■ WORK REQUEST A
Switch every "StandardScaler" to "MinMaxScaler" in the AutoML and pipelines page, starting at "from sklearn.pipeline import" and ending at "('classifier', RandomForestClassifier())", and write out that stretch.
■ WORK REQUEST B
Based on the AutoML and pipelines page, decide whether each statement is true, and back each yes or no with the exact words from the page that settle it: (i) the categorical transformer's one-hot encoder drops the first category; (ii) automl_model_search runs 50 trials by default; (iii) for the random forest option, max_depth is searched between 2 and 32.
■ WORK REQUEST C
Extend the AutoML and pipelines page, picking up right after its last line.

■ TEXT SEGMENT

AutoML and Pipelines

Understanding and implementing automated machine learning and pipeline construction for efficient model development

Introduction to AutoML

AutoML automates the process of applying machine learning to real-world problems, including feature engineering, model selection, and hyperparameter optimization.

Pipeline Construction

Basic Pipeline

from sklearn.pipeline import Pipeline
from sklearn.preprocessing import StandardScaler
from sklearn.ensemble import RandomForestClassifier

def create_basic_pipeline():
    """Create a basic machine learning pipeline"""
    pipeline = Pipeline([
        ('scaler', StandardScaler()),
        ('classifier', RandomForestClassifier())
    ])
    
    return pipeline

def create_custom_pipeline(steps):
    """Create a custom pipeline with specified steps"""
    return Pipeline(steps)

Feature Engineering Pipeline

from sklearn.compose import ColumnTransformer
from sklearn.preprocessing import OneHotEncoder, StandardScaler

def create_feature_pipeline(numeric_features, categorical_features):
    """Create a feature engineering pipeline"""
    numeric_transformer = Pipeline(
        steps=[('scaler', StandardScaler())]
    )
    
    categorical_transformer = Pipeline(
        steps=[('onehot', OneHotEncoder(drop='first'))]
    )
    
    preprocessor = ColumnTransformer(
        transformers=[
            ('num', numeric_transformer, numeric_features),
            ('cat', categorical_transformer, categorical_features)
        ]
    )
    
    return preprocessor

AutoML Implementation

import optuna

def automl_model_search(X, y, n_trials=100):
    """Automated model selection and hyperparameter tuning"""
    def objective(trial):
        # Define model options
        model_type = trial.suggest_categorical(
            'model_type',
            ['rf', 'xgb', 'lgb']
        )
        
        # Get model and parameters
        if model_type == 'rf':
            model = RandomForestClassifier(
                n_estimators=trial.suggest_int('n_estimators', 10, 100),
                max_depth=trial.suggest_int('max_depth', 2, 32),
                min_samples_split=trial.suggest_int('min_samples_split', 2, 10)
            )
        elif model_type == 'xgb':
            model = XGBClassifier(
                n_estimators=trial.suggest_int('n_estimators', 10, 100),
                max_depth=trial.suggest_int('max_depth', 2, 32),
                learning_rate=trial.suggest_float('learning_rate', 1e-4, 1e-1)
            )

■ EXERCISE DATA
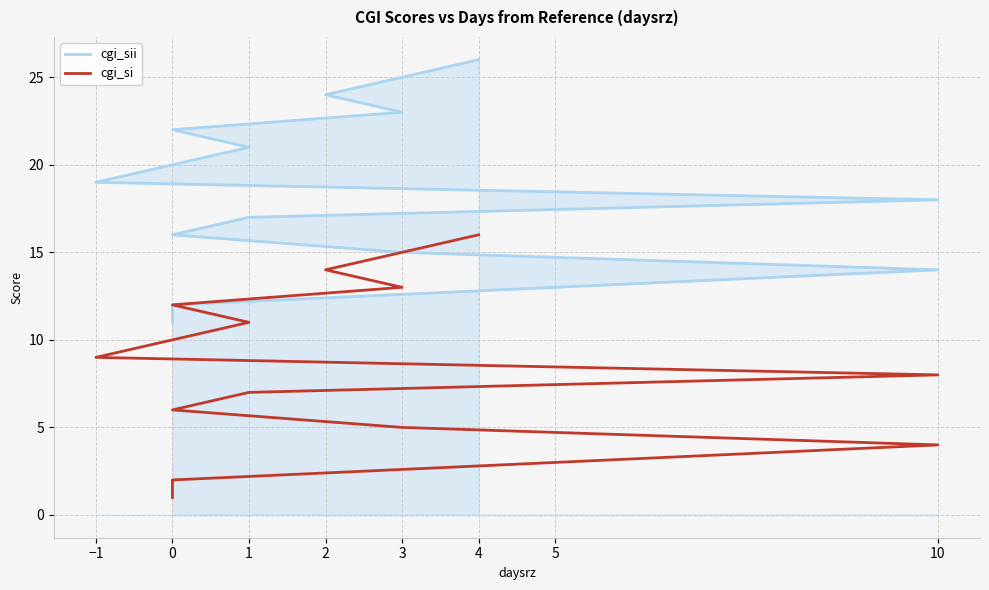

What is the lowest value of the cgi_sii series?

11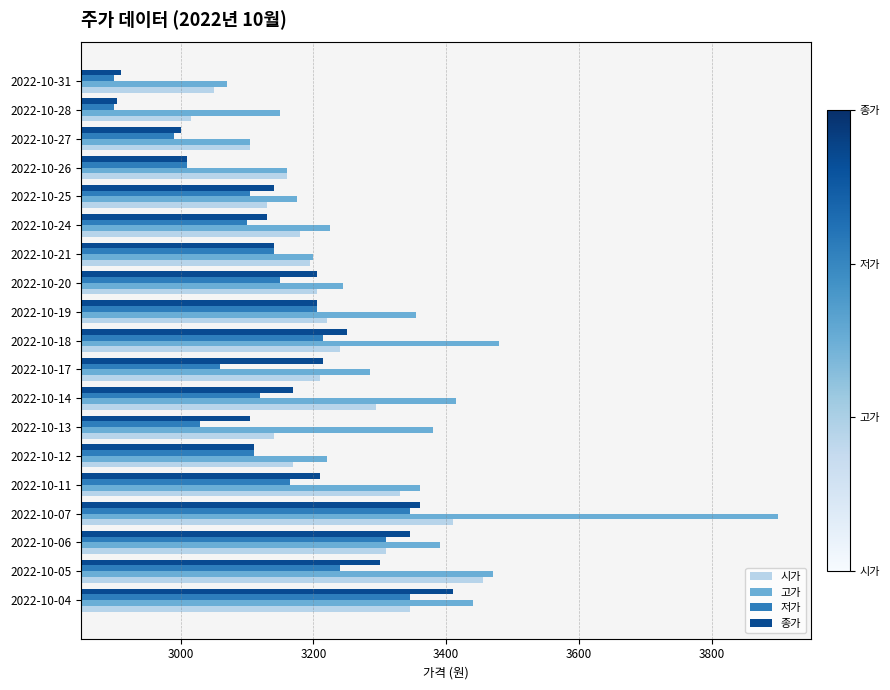

List the series in order of their overall mean, lowest first.

저가, 종가, 시가, 고가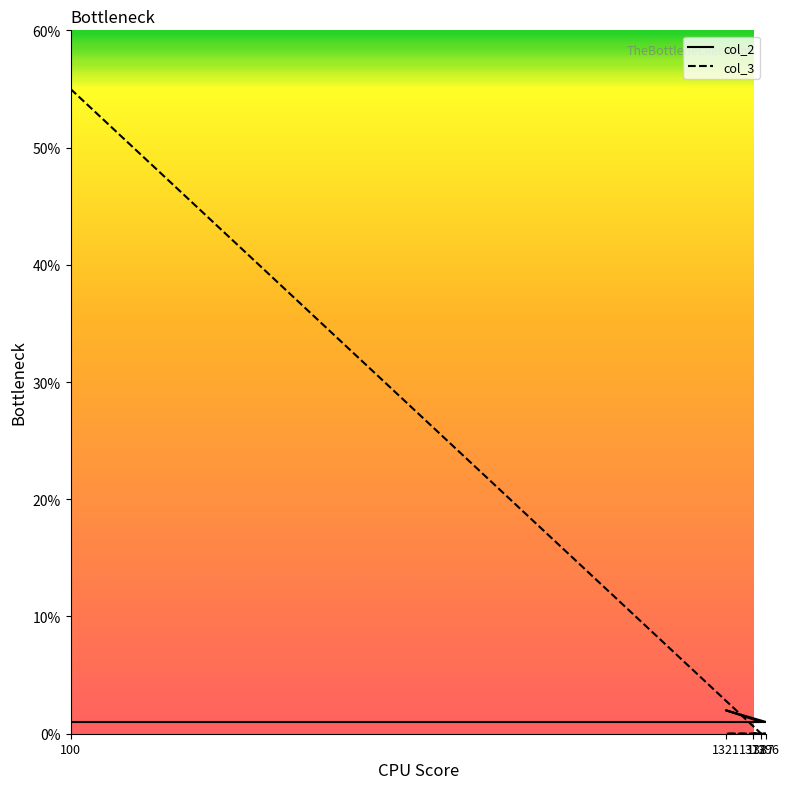

What is the greatest value displayed?

55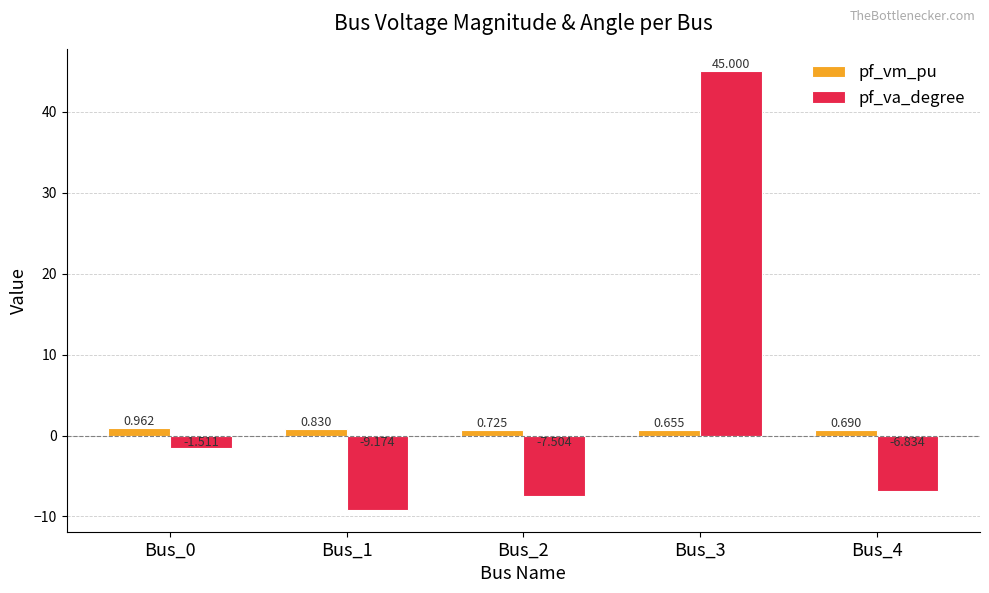

At which label is pf_vm_pu closest to 0?

Bus_3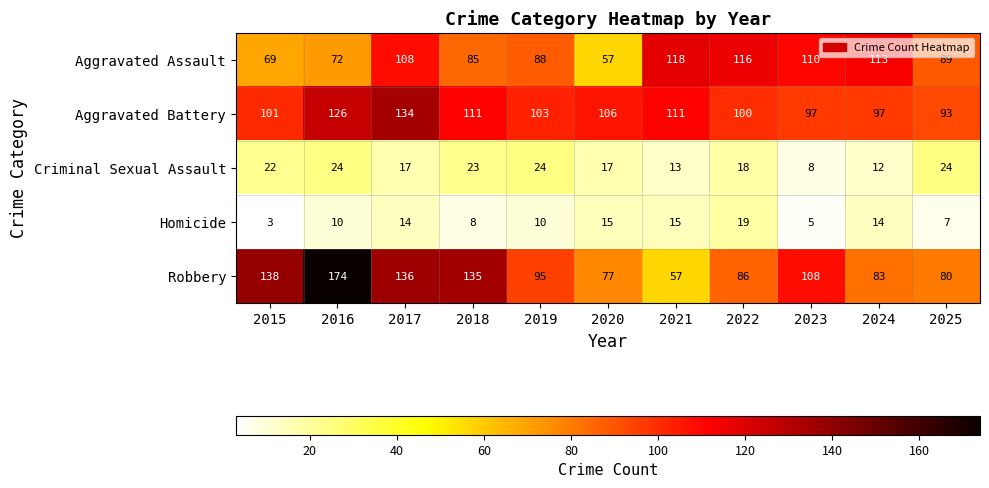

What is the sum of the Aggravated Battery values at 2018 and 2015?

212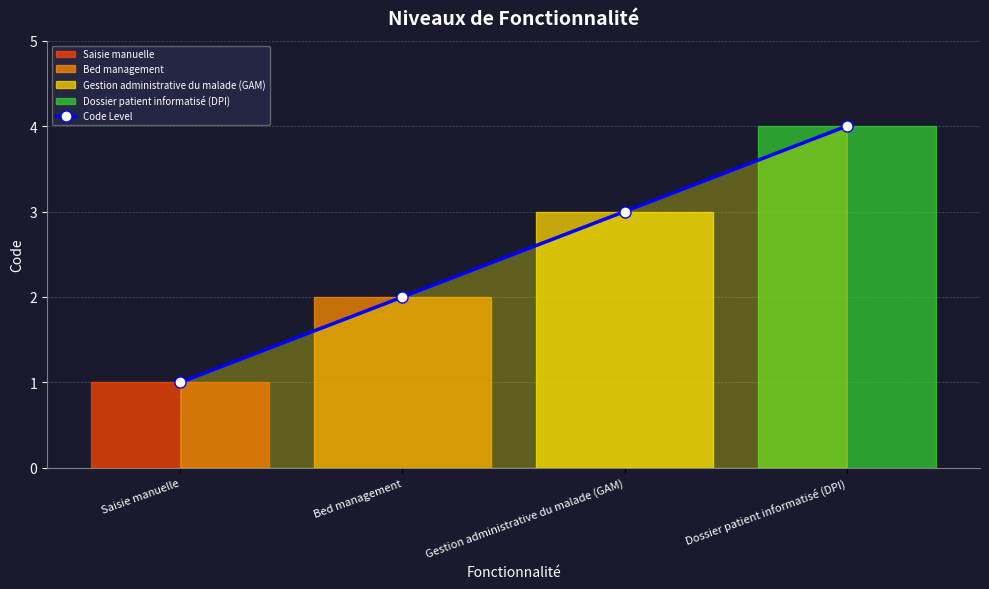

How many values are below 3?

2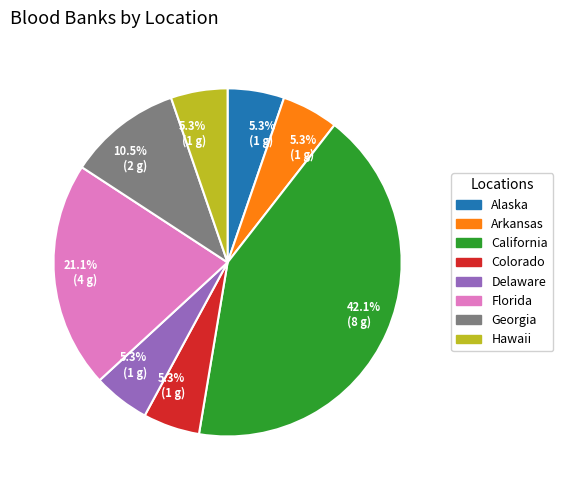

Is there any slice that represents more than half of the pie?

No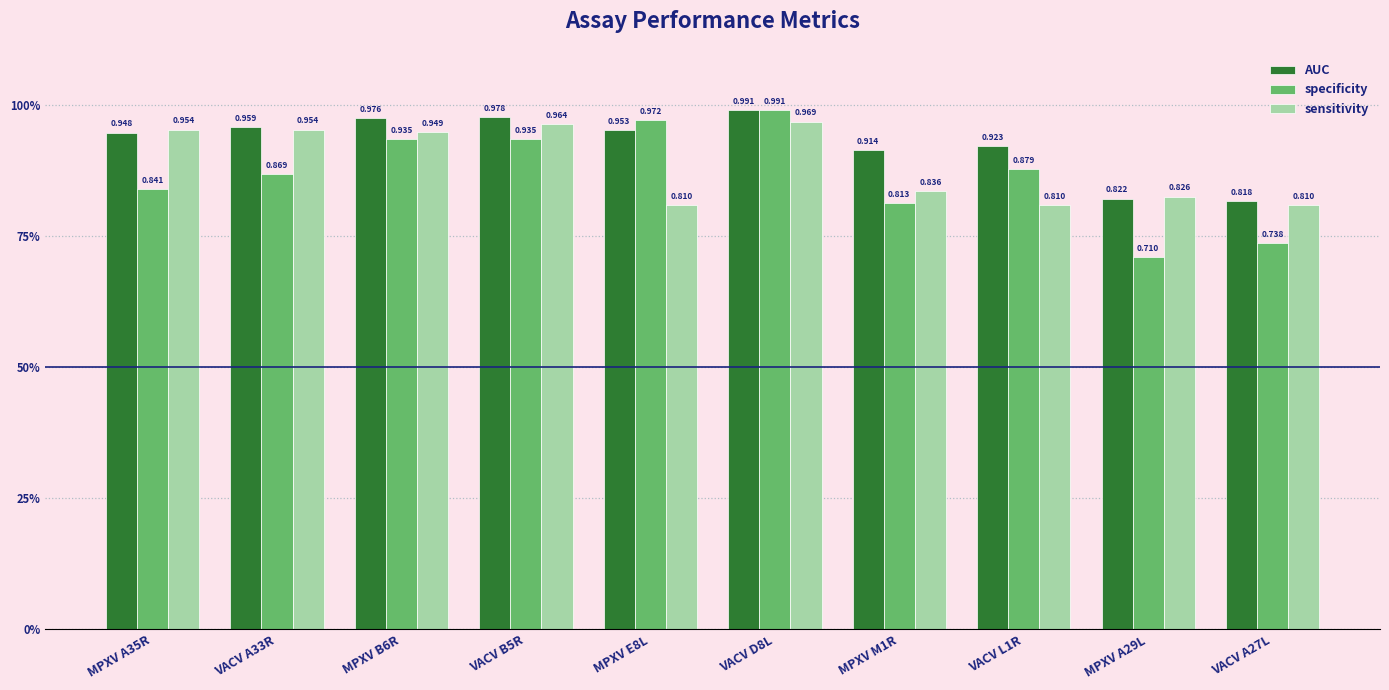

True or false: specificity has a value of 0.8 at MPXV A35R.

True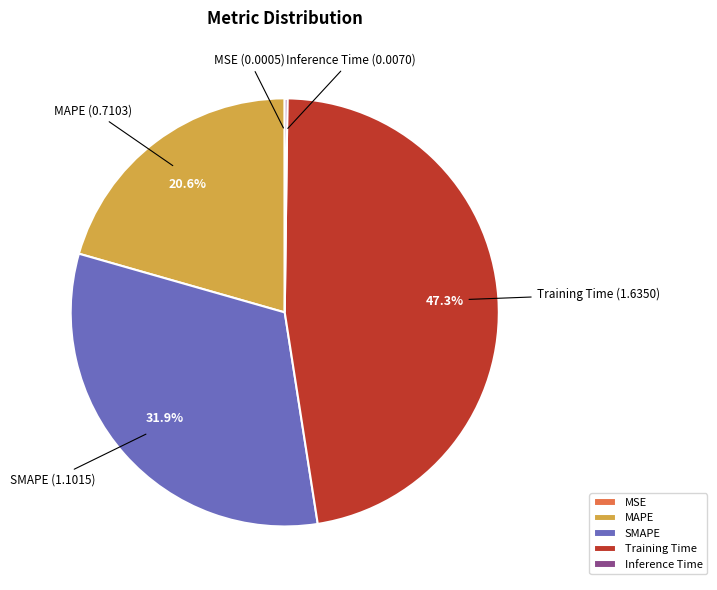

To the nearest percent, what is the combined percentage of MAPE and SMAPE?

52%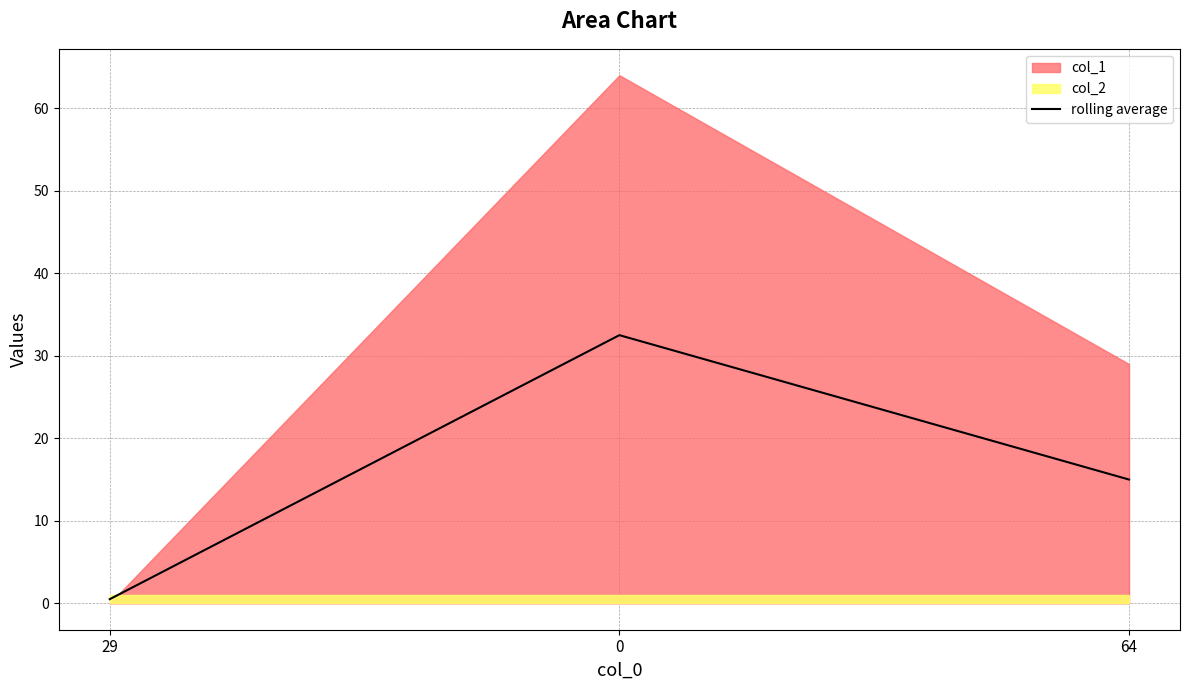

What is the label of the 3rd point from the right?

29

■ EXPECTED ANSWER A
from sklearn.pipeline import Pipeline
from sklearn.preprocessing import MinMaxScaler
from sklearn.ensemble import RandomForestClassifier

def create_basic_pipeline():
    """Create a basic machine learning pipeline"""
    pipeline = Pipeline([
        ('scaler', MinMaxScaler()),
        ('classifier', RandomForestClassifier())

■ EXPECTED ANSWER B
(i) Yes: "OneHotEncoder(drop='first')"
(ii) No: "n_trials=100"
(iii) Yes: "max_depth=trial.suggest_int('max_depth', 2, 32)"

■ EXPECTED ANSWER C
        else:
            model = LGBMClassifier(
                n_estimators=trial.suggest_int('n_estimators', 10, 100),
                max_depth=trial.suggest_int('max_depth', 2, 32),
                learning_rate=trial.suggest_float('learning_rate', 1e-4, 1e-1)
            )
        
        # Cross-validation score
        score = cross_val_score(model, X, y, cv=5).mean()
        return score
    
    # Run optimization
    study = optuna.create_study(direction='maximize')
    study.optimize(objective, n_trials=n_trials)
    
    return study.best_trial

Feature Selection

from sklearn.feature_selection import SelectFromModel
from sklearn.ensemble import RandomForestClassifier

def automated_feature_selection(X, y, method='rf'):
    """Automated feature selection"""
    if method == 'rf':
        selector = SelectFromModel(
            RandomForestClassifier(n_estimators=100),
            prefit=False
        )
    
    # Fit and transform
    X_selected = selector.fit_transform(X, y)
    selected_features = X.columns[selector.get_support()].tolist()
    
    return X_selected, selected_features, selector

Hyperparameter Optimization

from sklearn.model_selection import RandomizedSearchCV

def automl_hyperparameter_tuning(model, param_distributions, X, y):
    """Automated hyperparameter tuning"""
    # Initialize random search
    random_search = RandomizedSearchCV(
        model,
        param_distributions=param_distributions,
        n_iter=100,
        cv=5,
        n_jobs=-1,
        verbose=1
    )
    
    # Fit random search
    random_search.fit(X, y)
    
    return random_search.best_estimator_, random_search.best_params_

Advanced Pipeline Features

Custom Transformers

class FeatureGenerator(BaseEstimator, TransformerMixin):
    """Custom feature generator"""
    
    def __init__(self, operations=None):
        self.operations = operations or ['log', 'square', 'sqrt']
    
    def fit(self, X, y=None):
        return self
    
    def transform(self, X):
        X_new = X.copy()
        
        for col in X.columns:
            if 'log' in self.operations:
                X_new[f'{col}_log'] = np.log1p(X[col])
            if 'square' in self.operations:
                X_new[f'{col}_squared'] = X[col] ** 2
            if 'sqrt' in self.operations:
                X_new[f'{col}_sqrt'] = np.sqrt(X[col])
        
        return X_new

Pipeline Persistence

import joblib

def save_pipeline(pipeline, filename):
    """Save pipeline to disk"""
    joblib.dump(pipeline, filename)

def load_pipeline(filename):
    """Load pipeline from disk"""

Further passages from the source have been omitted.